■ **Directive 1**: According to the passage on Roman glass from Minster Villa, which colors are the glass sherds most commonly?
■ **Directive 2**: Continue the passage on Roman glass from Minster Villa, picking up after its final sentence.

--- Text block ---

Category Archives: Archaeology

VM_365 Day 132 Roman glass from Minster Villa

Roman window and vessel glass
Roman window and vessel glass

The image for day 132 of VM_365 is a selection of the fine glass fragments that were found in the excavations at the Roman Villa at Minster in Thanet.

No complete vessels were recovered from the site, but the fragments of sheet glass and the small pieces of vessel glass, including body sherds bases and rims, tell us that glass was as common on this site as it was on any other Roman building, where glass is sometimes better represented more completely in the archaeological record.

The glass sherds are in a range of colours, most commonly blues, greens and clear. One rare sherd is made from canes of glass in different colours welded into a muti-coloured pattern on the body of a vessel.

Typically for glass of this period the sherds are hard and clear, demonstrating the Roman’s mastery of glass making and the frequency with which glassware was used on the table and windows were used in their buildings.

Large sheets of glass were difficult to make and the windows in a building like the Minster Villa would have been composite structures with the glass held in place with a metal framework, like the one from the Tivoli Villa which was shown in VM_365 Day 78.

--- Provided material ---

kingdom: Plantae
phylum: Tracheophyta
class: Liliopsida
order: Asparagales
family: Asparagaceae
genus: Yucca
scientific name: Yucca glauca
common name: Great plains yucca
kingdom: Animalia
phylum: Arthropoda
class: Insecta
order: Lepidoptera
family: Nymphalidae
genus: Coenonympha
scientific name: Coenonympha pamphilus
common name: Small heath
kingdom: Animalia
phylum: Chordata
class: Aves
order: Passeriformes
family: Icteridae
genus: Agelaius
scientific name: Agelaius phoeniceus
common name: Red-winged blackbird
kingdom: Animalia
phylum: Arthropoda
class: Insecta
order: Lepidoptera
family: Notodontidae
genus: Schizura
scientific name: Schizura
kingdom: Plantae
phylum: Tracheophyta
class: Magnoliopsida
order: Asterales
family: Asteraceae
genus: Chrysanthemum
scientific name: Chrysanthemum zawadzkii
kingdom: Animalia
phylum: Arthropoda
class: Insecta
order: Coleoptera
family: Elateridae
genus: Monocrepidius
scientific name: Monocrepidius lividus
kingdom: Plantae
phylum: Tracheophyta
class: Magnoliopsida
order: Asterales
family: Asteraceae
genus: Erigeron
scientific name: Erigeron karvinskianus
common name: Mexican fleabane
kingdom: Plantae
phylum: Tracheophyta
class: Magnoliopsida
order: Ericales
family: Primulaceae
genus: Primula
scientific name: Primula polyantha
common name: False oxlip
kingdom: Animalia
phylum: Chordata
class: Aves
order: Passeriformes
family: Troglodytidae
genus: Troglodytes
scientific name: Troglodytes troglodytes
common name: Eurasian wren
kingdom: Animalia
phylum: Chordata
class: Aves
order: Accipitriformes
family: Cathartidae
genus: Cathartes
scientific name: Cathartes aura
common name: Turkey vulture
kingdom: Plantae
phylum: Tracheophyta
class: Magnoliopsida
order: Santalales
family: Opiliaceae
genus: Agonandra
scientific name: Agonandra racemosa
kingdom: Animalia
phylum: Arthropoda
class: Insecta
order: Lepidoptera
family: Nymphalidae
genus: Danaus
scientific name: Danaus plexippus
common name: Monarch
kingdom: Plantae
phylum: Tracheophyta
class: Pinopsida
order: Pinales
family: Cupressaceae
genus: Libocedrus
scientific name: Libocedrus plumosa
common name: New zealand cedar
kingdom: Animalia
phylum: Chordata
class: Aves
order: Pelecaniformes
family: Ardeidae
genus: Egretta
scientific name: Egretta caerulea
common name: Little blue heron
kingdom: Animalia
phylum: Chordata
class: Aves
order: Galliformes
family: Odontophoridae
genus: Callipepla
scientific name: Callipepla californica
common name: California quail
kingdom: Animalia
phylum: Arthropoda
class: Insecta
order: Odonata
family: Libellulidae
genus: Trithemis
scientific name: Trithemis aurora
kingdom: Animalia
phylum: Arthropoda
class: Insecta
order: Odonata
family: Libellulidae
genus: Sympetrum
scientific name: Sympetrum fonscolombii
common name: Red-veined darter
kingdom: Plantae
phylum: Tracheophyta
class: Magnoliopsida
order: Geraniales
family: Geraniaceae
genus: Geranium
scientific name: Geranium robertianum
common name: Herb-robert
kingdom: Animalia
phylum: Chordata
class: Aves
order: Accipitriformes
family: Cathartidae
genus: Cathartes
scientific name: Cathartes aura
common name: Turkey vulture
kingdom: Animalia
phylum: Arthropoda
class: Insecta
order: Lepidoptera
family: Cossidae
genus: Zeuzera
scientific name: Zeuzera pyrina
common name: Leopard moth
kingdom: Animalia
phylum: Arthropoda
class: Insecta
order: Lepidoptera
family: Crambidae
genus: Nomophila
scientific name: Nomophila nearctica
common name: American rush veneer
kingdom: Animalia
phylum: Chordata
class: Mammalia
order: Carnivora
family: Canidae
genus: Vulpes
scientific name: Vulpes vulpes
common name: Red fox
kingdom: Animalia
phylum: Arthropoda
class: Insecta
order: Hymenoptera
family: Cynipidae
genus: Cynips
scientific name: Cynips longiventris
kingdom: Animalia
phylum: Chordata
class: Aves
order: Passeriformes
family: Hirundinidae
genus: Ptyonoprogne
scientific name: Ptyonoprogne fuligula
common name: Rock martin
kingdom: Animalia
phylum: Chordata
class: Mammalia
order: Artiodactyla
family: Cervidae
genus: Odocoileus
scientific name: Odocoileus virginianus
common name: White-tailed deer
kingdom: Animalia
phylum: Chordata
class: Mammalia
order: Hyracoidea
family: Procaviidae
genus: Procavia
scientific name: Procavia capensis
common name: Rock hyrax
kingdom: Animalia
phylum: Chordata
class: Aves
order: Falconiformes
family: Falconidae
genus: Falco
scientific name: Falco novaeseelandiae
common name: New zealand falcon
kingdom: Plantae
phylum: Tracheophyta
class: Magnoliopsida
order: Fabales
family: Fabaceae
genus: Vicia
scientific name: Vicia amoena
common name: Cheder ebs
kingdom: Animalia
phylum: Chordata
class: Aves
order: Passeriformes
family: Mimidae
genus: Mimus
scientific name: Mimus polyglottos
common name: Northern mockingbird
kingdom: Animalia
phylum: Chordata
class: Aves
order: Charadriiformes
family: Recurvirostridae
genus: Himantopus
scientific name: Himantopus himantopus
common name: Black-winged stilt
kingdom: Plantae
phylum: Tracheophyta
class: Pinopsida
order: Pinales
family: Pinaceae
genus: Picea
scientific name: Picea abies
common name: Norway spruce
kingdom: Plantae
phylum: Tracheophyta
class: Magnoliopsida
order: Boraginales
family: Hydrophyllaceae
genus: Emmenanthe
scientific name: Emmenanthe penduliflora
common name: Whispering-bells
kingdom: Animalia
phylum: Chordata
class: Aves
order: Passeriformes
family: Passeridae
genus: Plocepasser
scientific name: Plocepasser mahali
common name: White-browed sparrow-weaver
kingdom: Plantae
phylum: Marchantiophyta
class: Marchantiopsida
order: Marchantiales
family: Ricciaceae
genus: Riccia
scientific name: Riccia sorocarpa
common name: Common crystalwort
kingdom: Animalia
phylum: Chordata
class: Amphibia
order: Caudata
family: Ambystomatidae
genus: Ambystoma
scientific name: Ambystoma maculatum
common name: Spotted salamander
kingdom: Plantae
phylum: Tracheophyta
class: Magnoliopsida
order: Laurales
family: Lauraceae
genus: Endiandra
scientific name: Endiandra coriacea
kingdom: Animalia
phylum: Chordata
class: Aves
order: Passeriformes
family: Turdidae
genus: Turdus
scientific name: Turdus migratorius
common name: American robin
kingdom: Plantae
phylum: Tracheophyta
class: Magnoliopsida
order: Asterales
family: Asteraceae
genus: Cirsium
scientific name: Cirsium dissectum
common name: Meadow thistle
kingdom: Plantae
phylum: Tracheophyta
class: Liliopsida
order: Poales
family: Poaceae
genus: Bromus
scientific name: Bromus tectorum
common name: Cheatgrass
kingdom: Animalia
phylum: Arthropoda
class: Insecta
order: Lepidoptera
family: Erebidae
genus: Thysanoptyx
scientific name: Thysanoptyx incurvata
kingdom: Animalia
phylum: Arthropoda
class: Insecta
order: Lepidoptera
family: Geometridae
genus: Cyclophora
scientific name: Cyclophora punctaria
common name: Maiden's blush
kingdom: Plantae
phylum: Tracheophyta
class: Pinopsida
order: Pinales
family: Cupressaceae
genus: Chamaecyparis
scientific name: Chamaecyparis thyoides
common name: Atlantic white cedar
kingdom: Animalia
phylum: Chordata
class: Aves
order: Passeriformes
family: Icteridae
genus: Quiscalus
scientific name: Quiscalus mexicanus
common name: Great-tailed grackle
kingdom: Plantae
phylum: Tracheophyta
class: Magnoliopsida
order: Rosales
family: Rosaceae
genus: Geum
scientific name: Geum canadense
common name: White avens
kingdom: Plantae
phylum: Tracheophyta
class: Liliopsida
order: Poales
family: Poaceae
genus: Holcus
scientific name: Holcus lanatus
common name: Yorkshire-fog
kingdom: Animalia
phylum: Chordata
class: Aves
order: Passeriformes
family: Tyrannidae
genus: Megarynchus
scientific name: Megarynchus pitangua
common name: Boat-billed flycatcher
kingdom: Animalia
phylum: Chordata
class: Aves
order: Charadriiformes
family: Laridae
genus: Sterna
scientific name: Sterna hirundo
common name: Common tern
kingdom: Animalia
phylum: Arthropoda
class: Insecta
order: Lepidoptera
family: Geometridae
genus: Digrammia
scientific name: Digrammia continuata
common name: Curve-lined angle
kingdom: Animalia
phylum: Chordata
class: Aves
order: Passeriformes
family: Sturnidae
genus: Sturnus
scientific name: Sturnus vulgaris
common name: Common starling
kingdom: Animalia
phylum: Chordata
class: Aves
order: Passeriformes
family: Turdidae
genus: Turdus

---

■ **Final answer 1**: Blues, greens and clear.

■ **Final answer 2**:
The small sample of glass vessel sherds shown here represent one of the most important pieces of evidence of the Roman way of life in Thanet from the 1st to the 3rd century AD.

VM_365 Day 131 Roman water Pipe

Second century AD Roman water pipe
Second century AD Roman water pipe

The  image for Day 131 of VM_365  is of a Roman ceramic water pipe dating to the second century. Like the perforated lead drain cover that was shown in Day 130, the pipe was excavated  from the area near a bath house at the Roman Villa at Minster.

Ceramic pipes like this one were manufactured to have an extended collar formed at one end, which would fit into the opening of another pipe, forming an interlocking series that could be made as long as was needed. The joints may have been mortared to prevent leaking. Water would flow through the pipes under gravity. Similar systems of pipes were even used by the Romans to lift water across valleys and even to raise water from one level to a higher elevation.

The pipe at Abbey Farm was found on its own, used in part of the drain leading from the lowest of a series of rooms of the bath house (Room 41 of Building 6A), which conducted the water that was discharged from the bath house into a drainage ditch.

Room 41 had originally been a cold plunge bath (room 41a) but it  was later adapted to become a hot plunge bath through the construction of a hypocaust  below the floor. A new tile lined drain measuring 2.65 metres long was assembled to discharge the  water into the  ditch. It was  later extended using more tiles and this ceramic pipe which may previously have been  used in another part of the site.

The ceramic water pipe is one example of the distinctive,  mass produced and specialised building materials that the Romans introduced to Britain.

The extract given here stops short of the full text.